TASK DESCRIPTION: What you return must be the data below, word for word, without any images.

COLLECTED DATA:
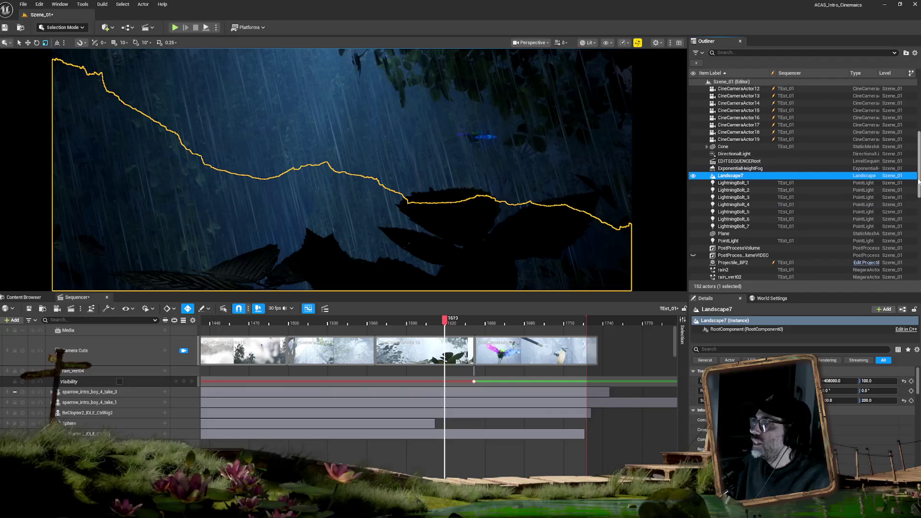
Open EDITSEQUENCERoot, lock to its shot cameras, and scrub to the drone helicopter shot at frame 1457
double_click(747, 162)
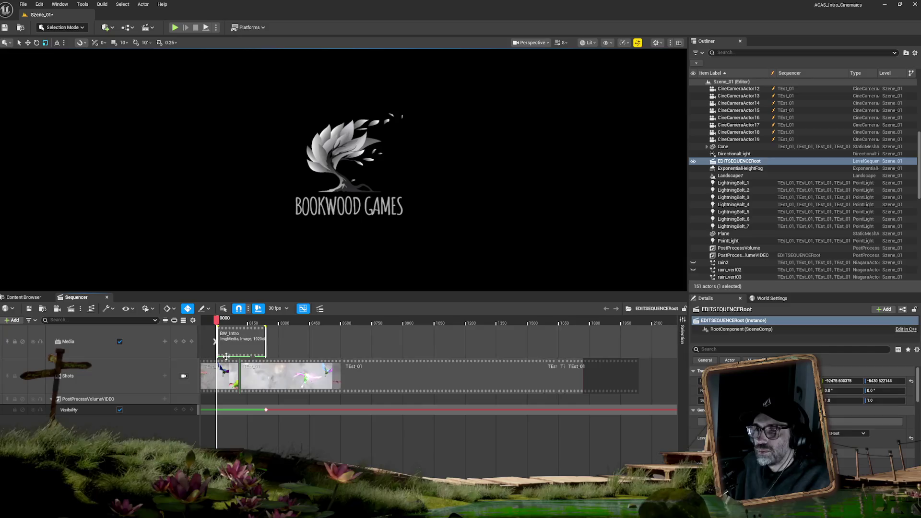
left_click(183, 377)
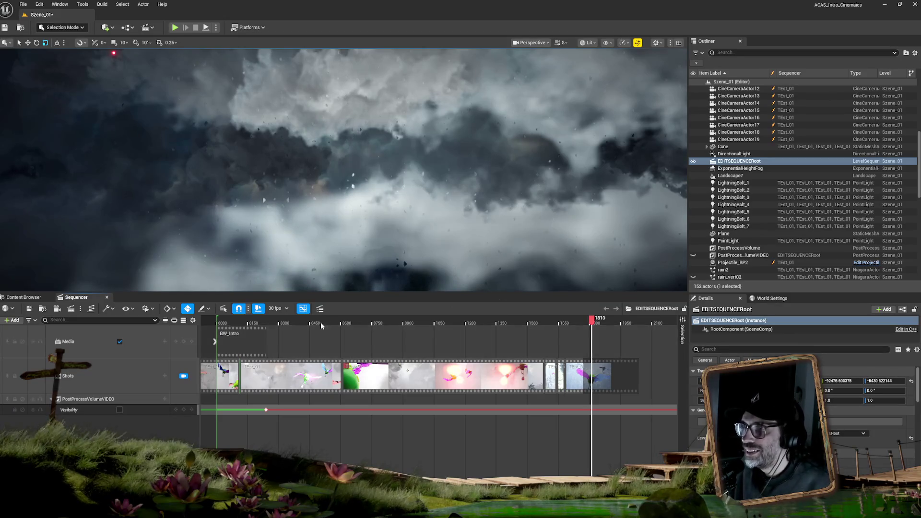
left_click_drag(322, 325, 317, 324)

EXPECTED OUTPUT:
Open EDITSEQUENCERoot, lock to its shot cameras, and scrub to the drone helicopter shot at frame 1457
double_click(747, 162)
left_click(183, 377)
left_click_drag(322, 325, 317, 324)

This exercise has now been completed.